#### WHAT TO WORK ON
Write out exactly the lines below starting at the one containing "voto que acumularon en el mes de mayo, cuando" and ending at the one containing "Saisissez votre adresse". Omit every picture.

#### EXTRACTED ENTRIES
-------------------------

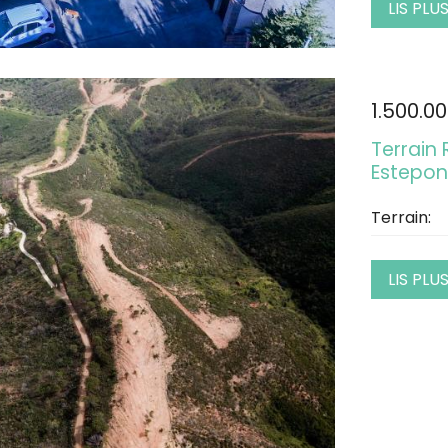
LIS PLU
1.500.0
Terrain
Estepo
Terrain:
LIS PLU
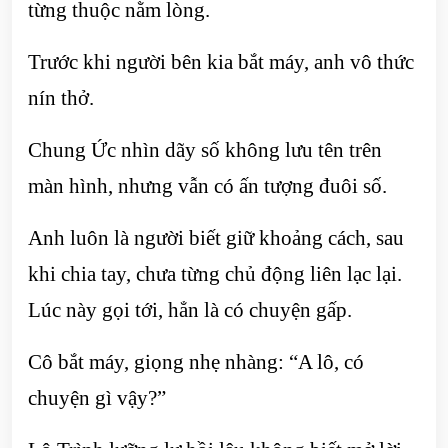
từng thuộc nằm lòng.
Trước khi người bên kia bắt máy, anh vô thức
nín thở.
Chung Ức nhìn dãy số không lưu tên trên
màn hình, nhưng vẫn có ấn tượng đuôi số.
Anh luôn là người biết giữ khoảng cách, sau
khi chia tay, chưa từng chủ động liên lạc lại.
Lúc này gọi tới, hẳn là có chuyện gấp.
Cô bắt máy, giọng nhẹ nhàng: “A lô, có
chuyện gì vậy?”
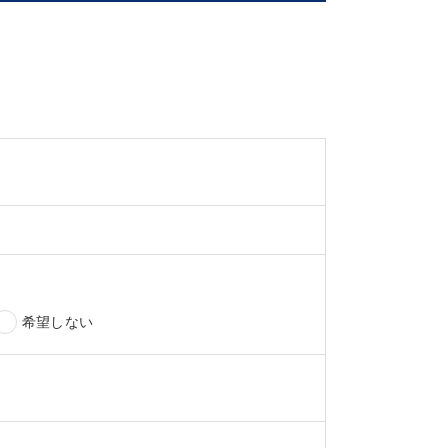
希望しない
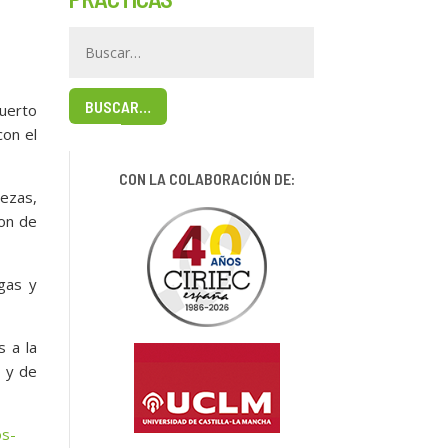
BUSCAR…
uerto
con el
CON LA COLABORACIÓN DE:
ezas,
ion de
gas y
s a la
o y de
os-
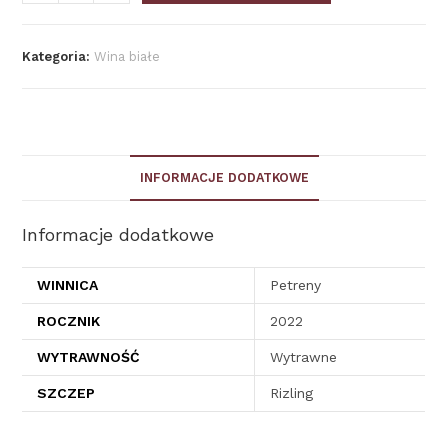
Kategoria:
Wina białe
INFORMACJE DODATKOWE
Informacje dodatkowe
WINNICA
Petreny
ROCZNIK
2022
WYTRAWNOŚĆ
Wytrawne
SZCZEP
Rizling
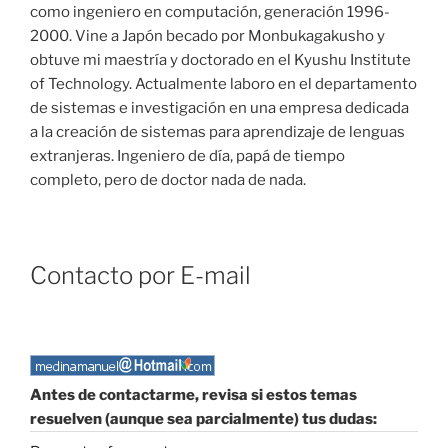
como ingeniero en computación, generación 1996-
2000. Vine a Japón becado por Monbukagakusho y
obtuve mi maestría y doctorado en el Kyushu Institute
of Technology. Actualmente laboro en el departamento
de sistemas e investigación en una empresa dedicada
a la creación de sistemas para aprendizaje de lenguas
extranjeras. Ingeniero de día, papá de tiempo
completo, pero de doctor nada de nada.
Contacto por E-mail
Antes de contactarme, revisa si estos temas
resuelven (aunque sea parcialmente) tus dudas:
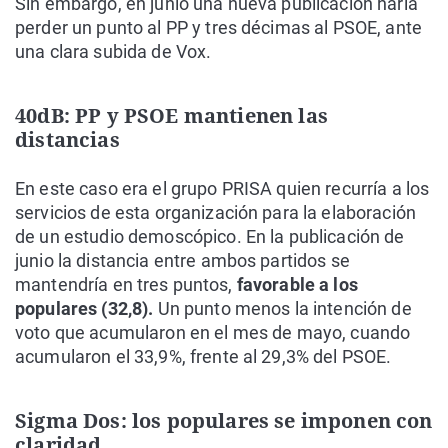
Sin embargo, en junio una nueva publicación haría
perder un punto al PP y tres décimas al PSOE, ante
una clara subida de Vox.
40dB: PP y PSOE mantienen las
distancias
En este caso era el grupo PRISA quien recurría a los
servicios de esta organización para la elaboración
de un estudio demoscópico. En la publicación de
junio la distancia entre ambos partidos se
mantendría en tres puntos,
favorable a los
populares (32,8).
Un punto menos la intención de
voto que acumularon en el mes de mayo, cuando
acumularon el 33,9%, frente al 29,3% del PSOE.
Sigma Dos: los populares se imponen con
claridad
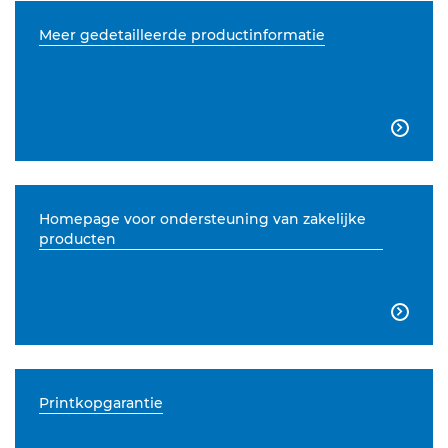
Meer gedetailleerde productinformatie

Homepage voor ondersteuning van zakelijke
producten

Printkopgarantie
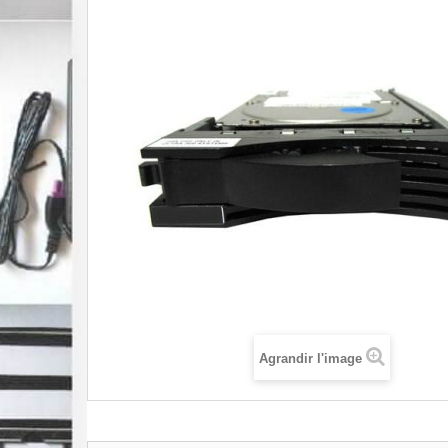
Agrandir l'image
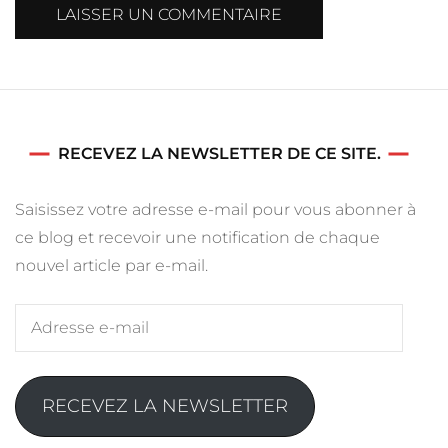
RECEVEZ LA NEWSLETTER DE CE SITE.
Saisissez votre adresse e-mail pour vous abonner à
ce blog et recevoir une notification de chaque
nouvel article par e-mail.
Adresse
e-
mail
RECEVEZ LA NEWSLETTER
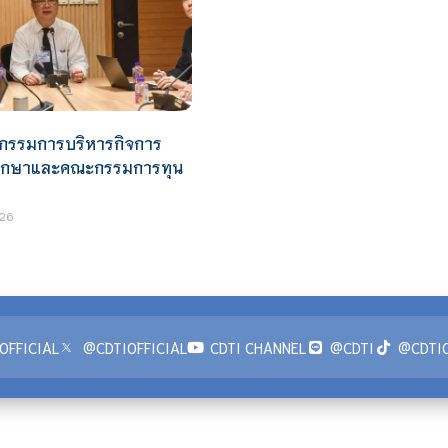
กรรมการบริหารกิจการ
กศึกษาและคณะกรรมการทุน
26
OFFICIAL
@CDTIOFFICIAL
CDTI CHANNEL
@CDTI
@CDTIO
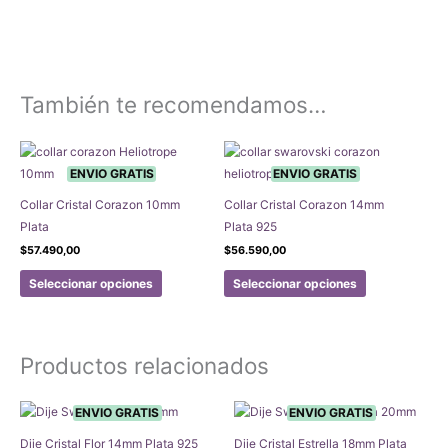
También te recomendamos…
ENVIO GRATIS
ENVIO GRATIS
Collar Cristal Corazon 10mm
Collar Cristal Corazon 14mm
Plata
Plata 925
$
57.490,00
$
56.590,00
Este
Este
Seleccionar opciones
Seleccionar opciones
producto
producto
tiene
tiene
múltiples
múltiples
Productos relacionados
variantes.
variantes.
Las
Las
opciones
opciones
ENVIO GRATIS
ENVIO GRATIS
se
se
Dije Cristal Flor 14mm Plata 925
Dije Cristal Estrella 18mm Plata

-------------------------

#### YOUR RESPONSE
voto que acumularon en el mes de mayo, cuando
acumularon el 33,9%, frente al 29,3% del PSOE.
Sigma Dos: los populares se imponen con
claridad
Meer gedetailleerde productinformatie

Homepage voor ondersteuning van zakelijke
producten

Printkopgarantie
Agrandir l'image
RECEVEZ LA NEWSLETTER DE CE SITE.
Saisissez votre adresse e-mail pour vous abonner à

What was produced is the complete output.